Selected text:
Visit the link https://www.oracle.com/java/technologies/javase/javase-jdk8-downloads.html
Or Alternatively to this link to download directly without sign-in
Download jdk-8u281-linux-x64.tar.gz file.
In the Terminal, enter the following commands:

sudo mkdir /usr/lib/jvm
cd /usr/lib/jvm
sudo tar xzvf ~/Downloads/jdk-8u281-linux-x64.tar.gz   
cd jdk1.8.0_281 
pwd

sudo update-alternatives --install "/usr/bin/java" "java" "/usr/lib/jvm/jdk1.8.0_281/bin/java" 0 

sudo update-alternatives --install "/usr/bin/javac" "javac" "/usr/lib/jvm/jdk1.8.0_281/bin/javac" 0 

sudo update-alternatives --set java /usr/lib/jvm/jdk1.8.0_281/bin/java 

sudo update-alternatives --set javac /usr/lib/jvm/jdk1.8.0_281/bin/javac

update-alternatives --list java 

update-alternatives --list javac

If everything went right, the following command should give you version of Java without error.

java -version

If you entered every command correctly and still there is error, restart might help. Restart and continue from checking version.
Setting environment

sudo nano /etc/environment 

#copy and paste the following line at the end of the file
JAVA_HOME="/usr/lib/jvm/jdk1.8.0_281"

[Named joint coordinates]

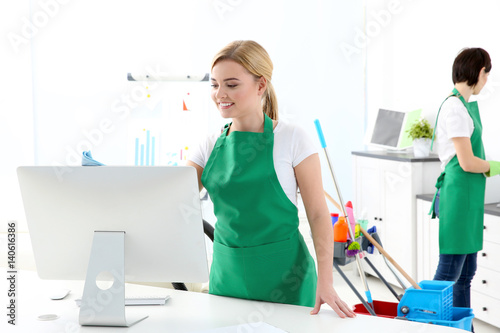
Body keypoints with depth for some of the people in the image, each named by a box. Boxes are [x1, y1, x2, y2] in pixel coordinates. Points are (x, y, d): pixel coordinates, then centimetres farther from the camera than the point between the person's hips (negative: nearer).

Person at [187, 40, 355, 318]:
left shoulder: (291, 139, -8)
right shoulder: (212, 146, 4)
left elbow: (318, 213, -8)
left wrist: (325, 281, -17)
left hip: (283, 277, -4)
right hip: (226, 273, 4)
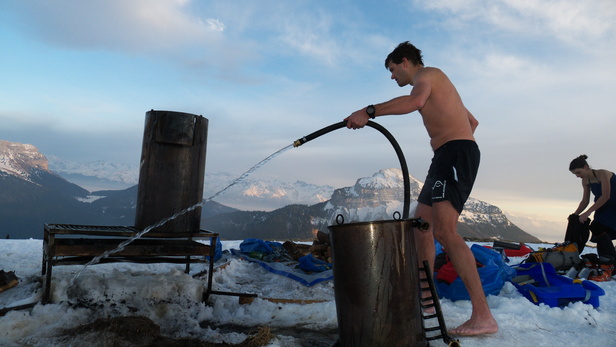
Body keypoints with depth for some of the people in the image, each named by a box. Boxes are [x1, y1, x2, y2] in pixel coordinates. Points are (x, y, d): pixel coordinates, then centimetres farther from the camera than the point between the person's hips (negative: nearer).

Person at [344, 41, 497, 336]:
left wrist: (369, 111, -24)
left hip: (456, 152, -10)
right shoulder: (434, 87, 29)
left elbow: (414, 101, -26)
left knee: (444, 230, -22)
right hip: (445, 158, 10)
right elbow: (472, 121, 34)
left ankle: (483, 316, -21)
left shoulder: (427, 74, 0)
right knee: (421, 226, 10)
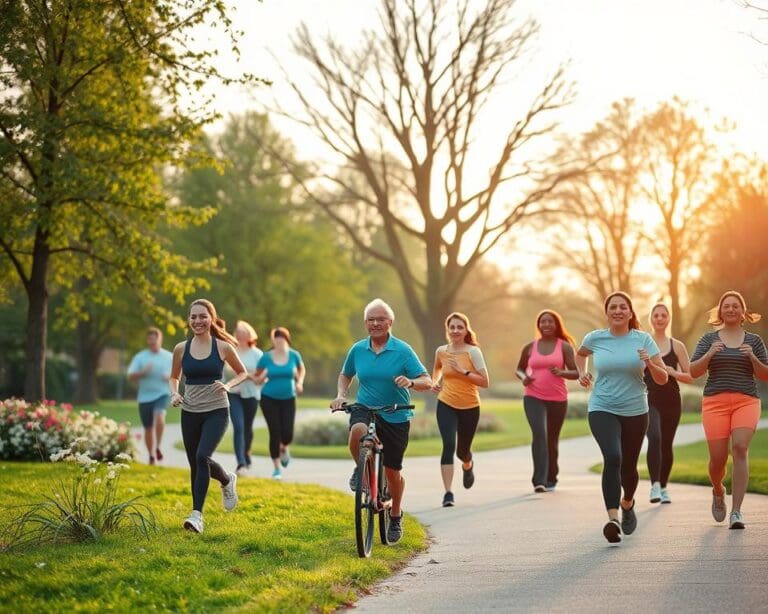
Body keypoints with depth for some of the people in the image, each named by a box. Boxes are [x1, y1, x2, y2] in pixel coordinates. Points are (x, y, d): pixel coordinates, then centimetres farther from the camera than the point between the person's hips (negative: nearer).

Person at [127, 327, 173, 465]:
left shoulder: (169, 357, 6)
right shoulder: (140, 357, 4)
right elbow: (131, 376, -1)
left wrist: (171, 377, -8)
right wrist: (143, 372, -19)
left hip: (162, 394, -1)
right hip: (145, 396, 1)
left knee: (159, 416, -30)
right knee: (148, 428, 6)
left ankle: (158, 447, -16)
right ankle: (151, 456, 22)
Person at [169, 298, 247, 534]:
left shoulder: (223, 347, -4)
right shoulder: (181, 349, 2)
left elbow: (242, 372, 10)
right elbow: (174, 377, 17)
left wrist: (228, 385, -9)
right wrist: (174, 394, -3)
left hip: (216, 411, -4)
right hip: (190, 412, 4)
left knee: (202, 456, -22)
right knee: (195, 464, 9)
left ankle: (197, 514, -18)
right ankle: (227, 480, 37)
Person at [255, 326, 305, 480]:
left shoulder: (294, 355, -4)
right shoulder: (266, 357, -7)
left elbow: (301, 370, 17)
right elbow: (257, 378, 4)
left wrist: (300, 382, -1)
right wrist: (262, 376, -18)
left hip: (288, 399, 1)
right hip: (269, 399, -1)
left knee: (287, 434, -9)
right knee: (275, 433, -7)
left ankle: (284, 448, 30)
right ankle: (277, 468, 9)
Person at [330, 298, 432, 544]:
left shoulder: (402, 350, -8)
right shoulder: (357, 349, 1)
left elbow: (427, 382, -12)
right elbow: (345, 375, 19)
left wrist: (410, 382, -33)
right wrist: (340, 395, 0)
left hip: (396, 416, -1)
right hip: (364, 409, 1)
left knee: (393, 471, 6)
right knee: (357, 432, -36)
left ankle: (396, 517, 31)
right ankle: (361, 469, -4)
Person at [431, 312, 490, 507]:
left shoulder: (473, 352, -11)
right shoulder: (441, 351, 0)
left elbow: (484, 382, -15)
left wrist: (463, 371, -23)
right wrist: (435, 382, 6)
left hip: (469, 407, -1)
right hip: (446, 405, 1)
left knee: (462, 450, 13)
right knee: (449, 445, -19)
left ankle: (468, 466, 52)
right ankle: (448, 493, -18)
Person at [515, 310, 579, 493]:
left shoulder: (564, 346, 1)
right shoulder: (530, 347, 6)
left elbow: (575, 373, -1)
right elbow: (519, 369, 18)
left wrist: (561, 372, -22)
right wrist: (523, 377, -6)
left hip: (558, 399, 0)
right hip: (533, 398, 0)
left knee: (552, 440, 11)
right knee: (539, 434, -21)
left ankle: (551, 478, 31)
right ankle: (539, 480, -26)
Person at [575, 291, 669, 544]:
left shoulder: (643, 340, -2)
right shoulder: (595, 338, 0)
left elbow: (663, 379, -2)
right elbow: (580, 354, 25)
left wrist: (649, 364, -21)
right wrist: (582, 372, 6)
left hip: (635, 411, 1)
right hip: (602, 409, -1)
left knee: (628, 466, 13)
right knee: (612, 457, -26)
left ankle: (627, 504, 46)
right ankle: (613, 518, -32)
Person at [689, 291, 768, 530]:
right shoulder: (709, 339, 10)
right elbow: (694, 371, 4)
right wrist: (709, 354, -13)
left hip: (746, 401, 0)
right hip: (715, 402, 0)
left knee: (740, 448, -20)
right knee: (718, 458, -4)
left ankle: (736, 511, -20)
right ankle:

To do:
1 – Decide whether each statement agrees with the JDK installation text, answering yes or no and quoting the words of the text that settle it: (a) the file to download is jdk-8u281-linux-x64.tar.gz; (b) if an error remains after every command was entered correctly, the text recommends reinstalling; (c) the JAVA_HOME line goes at the start of /etc/environment.
2 – In the JDK installation text, write out the passage that begins at the words "Visit the link" and stops after "Download jdk-8u281-linux-x64.tar.gz file.", substituting "login" for "sign-in".
The records are material unrelated to the text.

Task-by-task answers:
1 –
(a) Yes: "Download jdk-8u281-linux-x64.tar.gz file."
(b) No: "If you entered every command correctly and still there is error, restart might help."
(c) No: "#copy and paste the following line at the end of the file"

2 –
Visit the link https://www.oracle.com/java/technologies/javase/javase-jdk8-downloads.html
Or Alternatively to this link to download directly without login
Download jdk-8u281-linux-x64.tar.gz file.